*TASK ITEM*:
Copy every entry below word for word, without changing anything.

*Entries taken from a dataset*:
%%
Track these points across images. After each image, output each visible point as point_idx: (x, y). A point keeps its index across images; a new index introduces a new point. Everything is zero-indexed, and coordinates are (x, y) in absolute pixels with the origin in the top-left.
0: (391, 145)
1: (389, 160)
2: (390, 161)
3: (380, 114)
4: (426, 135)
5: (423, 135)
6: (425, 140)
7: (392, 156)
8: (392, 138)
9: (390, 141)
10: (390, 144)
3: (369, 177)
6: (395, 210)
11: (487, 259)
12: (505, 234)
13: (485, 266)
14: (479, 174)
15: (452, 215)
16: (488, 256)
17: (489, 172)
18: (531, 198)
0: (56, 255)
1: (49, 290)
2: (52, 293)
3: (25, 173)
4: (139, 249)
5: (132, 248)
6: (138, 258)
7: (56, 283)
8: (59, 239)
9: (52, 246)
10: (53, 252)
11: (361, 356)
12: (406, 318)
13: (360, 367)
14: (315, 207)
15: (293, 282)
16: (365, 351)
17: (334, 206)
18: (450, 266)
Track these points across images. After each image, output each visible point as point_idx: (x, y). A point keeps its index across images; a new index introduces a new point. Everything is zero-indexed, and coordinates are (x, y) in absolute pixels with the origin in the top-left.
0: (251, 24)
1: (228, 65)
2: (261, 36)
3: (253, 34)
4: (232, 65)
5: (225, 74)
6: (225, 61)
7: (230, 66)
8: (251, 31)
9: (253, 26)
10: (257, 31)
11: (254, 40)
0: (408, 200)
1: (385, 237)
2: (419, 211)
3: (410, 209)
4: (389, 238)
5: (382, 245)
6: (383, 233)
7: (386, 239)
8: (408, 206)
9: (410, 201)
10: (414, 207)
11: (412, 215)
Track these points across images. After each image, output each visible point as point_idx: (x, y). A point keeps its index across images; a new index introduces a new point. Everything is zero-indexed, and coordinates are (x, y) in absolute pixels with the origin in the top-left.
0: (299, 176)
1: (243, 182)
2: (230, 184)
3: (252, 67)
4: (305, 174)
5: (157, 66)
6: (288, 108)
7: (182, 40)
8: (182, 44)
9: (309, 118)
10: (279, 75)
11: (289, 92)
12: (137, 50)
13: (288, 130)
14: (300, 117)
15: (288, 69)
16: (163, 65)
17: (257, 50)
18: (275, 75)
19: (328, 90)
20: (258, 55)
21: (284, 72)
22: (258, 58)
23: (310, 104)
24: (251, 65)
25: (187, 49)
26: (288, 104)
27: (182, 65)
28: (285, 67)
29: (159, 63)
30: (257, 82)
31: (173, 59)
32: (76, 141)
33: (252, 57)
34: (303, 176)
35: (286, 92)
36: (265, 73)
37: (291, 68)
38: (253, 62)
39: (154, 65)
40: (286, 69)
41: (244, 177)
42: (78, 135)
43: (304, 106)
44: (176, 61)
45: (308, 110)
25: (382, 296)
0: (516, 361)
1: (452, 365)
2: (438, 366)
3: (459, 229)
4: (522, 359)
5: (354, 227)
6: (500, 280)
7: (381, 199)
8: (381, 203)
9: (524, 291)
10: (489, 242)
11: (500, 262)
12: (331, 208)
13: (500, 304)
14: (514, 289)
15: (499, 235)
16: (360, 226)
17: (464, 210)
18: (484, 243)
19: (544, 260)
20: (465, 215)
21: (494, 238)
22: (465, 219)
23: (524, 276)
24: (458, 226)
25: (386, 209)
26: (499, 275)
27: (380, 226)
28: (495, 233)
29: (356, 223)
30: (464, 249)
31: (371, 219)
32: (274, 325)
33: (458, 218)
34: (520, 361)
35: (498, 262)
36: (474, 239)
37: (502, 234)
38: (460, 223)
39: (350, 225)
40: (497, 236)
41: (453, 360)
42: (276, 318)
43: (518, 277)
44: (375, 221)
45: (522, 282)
%%
*SOLUTION*:
Track these points across images. After each image, output each visible point as point_idx: (x, y). A point keeps its index across images; a new index introduces a new point. Everything is zero-indexed, and coordinates are (x, y) in absolute pixels with the origin in the top-left.
0: (391, 145)
1: (389, 160)
2: (390, 161)
3: (380, 114)
4: (426, 135)
5: (423, 135)
6: (425, 140)
7: (392, 156)
8: (392, 138)
9: (390, 141)
10: (390, 144)
3: (369, 177)
6: (395, 210)
11: (487, 259)
12: (505, 234)
13: (485, 266)
14: (479, 174)
15: (452, 215)
16: (488, 256)
17: (489, 172)
18: (531, 198)
0: (56, 255)
1: (49, 290)
2: (52, 293)
3: (25, 173)
4: (139, 249)
5: (132, 248)
6: (138, 258)
7: (56, 283)
8: (59, 239)
9: (52, 246)
10: (53, 252)
11: (361, 356)
12: (406, 318)
13: (360, 367)
14: (315, 207)
15: (293, 282)
16: (365, 351)
17: (334, 206)
18: (450, 266)
Track these points across images. After each image, output each visible point as point_idx: (x, y). A point keeps its index across images; a new index introduces a new point. Everything is zero-indexed, and coordinates are (x, y) in absolute pixels with the origin in the top-left.
0: (251, 24)
1: (228, 65)
2: (261, 36)
3: (253, 34)
4: (232, 65)
5: (225, 74)
6: (225, 61)
7: (230, 66)
8: (251, 31)
9: (253, 26)
10: (257, 31)
11: (254, 40)
0: (408, 200)
1: (385, 237)
2: (419, 211)
3: (410, 209)
4: (389, 238)
5: (382, 245)
6: (383, 233)
7: (386, 239)
8: (408, 206)
9: (410, 201)
10: (414, 207)
11: (412, 215)
Track these points across images. After each image, output each visible point as point_idx: (x, y). A point keeps its index across images; a new index introduces a new point. Everything is zero-indexed, and coordinates are (x, y) in absolute pixels with the origin in the top-left.
0: (299, 176)
1: (243, 182)
2: (230, 184)
3: (252, 67)
4: (305, 174)
5: (157, 66)
6: (288, 108)
7: (182, 40)
8: (182, 44)
9: (309, 118)
10: (279, 75)
11: (289, 92)
12: (137, 50)
13: (288, 130)
14: (300, 117)
15: (288, 69)
16: (163, 65)
17: (257, 50)
18: (275, 75)
19: (328, 90)
20: (258, 55)
21: (284, 72)
22: (258, 58)
23: (310, 104)
24: (251, 65)
25: (187, 49)
26: (288, 104)
27: (182, 65)
28: (285, 67)
29: (159, 63)
30: (257, 82)
31: (173, 59)
32: (76, 141)
33: (252, 57)
34: (303, 176)
35: (286, 92)
36: (265, 73)
37: (291, 68)
38: (253, 62)
39: (154, 65)
40: (286, 69)
41: (244, 177)
42: (78, 135)
43: (304, 106)
44: (176, 61)
45: (308, 110)
25: (382, 296)
0: (516, 361)
1: (452, 365)
2: (438, 366)
3: (459, 229)
4: (522, 359)
5: (354, 227)
6: (500, 280)
7: (381, 199)
8: (381, 203)
9: (524, 291)
10: (489, 242)
11: (500, 262)
12: (331, 208)
13: (500, 304)
14: (514, 289)
15: (499, 235)
16: (360, 226)
17: (464, 210)
18: (484, 243)
19: (544, 260)
20: (465, 215)
21: (494, 238)
22: (465, 219)
23: (524, 276)
24: (458, 226)
25: (386, 209)
26: (499, 275)
27: (380, 226)
28: (495, 233)
29: (356, 223)
30: (464, 249)
31: (371, 219)
32: (274, 325)
33: (458, 218)
34: (520, 361)
35: (498, 262)
36: (474, 239)
37: (502, 234)
38: (460, 223)
39: (350, 225)
40: (497, 236)
41: (453, 360)
42: (276, 318)
43: (518, 277)
44: (375, 221)
45: (522, 282)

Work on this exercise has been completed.